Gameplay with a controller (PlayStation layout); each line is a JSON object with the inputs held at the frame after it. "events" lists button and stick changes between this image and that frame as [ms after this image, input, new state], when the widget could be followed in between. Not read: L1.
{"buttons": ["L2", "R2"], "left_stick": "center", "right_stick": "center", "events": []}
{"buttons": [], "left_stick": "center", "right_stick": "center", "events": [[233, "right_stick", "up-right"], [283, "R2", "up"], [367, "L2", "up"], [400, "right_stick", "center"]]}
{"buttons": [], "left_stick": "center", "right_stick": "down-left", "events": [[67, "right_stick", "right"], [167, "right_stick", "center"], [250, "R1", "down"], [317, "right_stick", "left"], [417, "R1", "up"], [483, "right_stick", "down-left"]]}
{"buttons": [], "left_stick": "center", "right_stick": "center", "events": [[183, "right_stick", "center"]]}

-=-=-=-=-

**Directions:**
Print all of the entries exactly, leaving nothing out.

**Result of this task:**
Gameplay with a controller (PlayStation layout); each line is a JSON object with the inputs held at the frame after it. "events" lists button and stick changes between this image and that frame as [ms after this image, input, new state], when the widget could be followed in between. Not read: L1.
{"buttons": ["L2", "R2"], "left_stick": "center", "right_stick": "center", "events": []}
{"buttons": [], "left_stick": "center", "right_stick": "center", "events": [[233, "right_stick", "up-right"], [283, "R2", "up"], [367, "L2", "up"], [400, "right_stick", "center"]]}
{"buttons": [], "left_stick": "center", "right_stick": "down-left", "events": [[67, "right_stick", "right"], [167, "right_stick", "center"], [250, "R1", "down"], [317, "right_stick", "left"], [417, "R1", "up"], [483, "right_stick", "down-left"]]}
{"buttons": [], "left_stick": "center", "right_stick": "center", "events": [[183, "right_stick", "center"]]}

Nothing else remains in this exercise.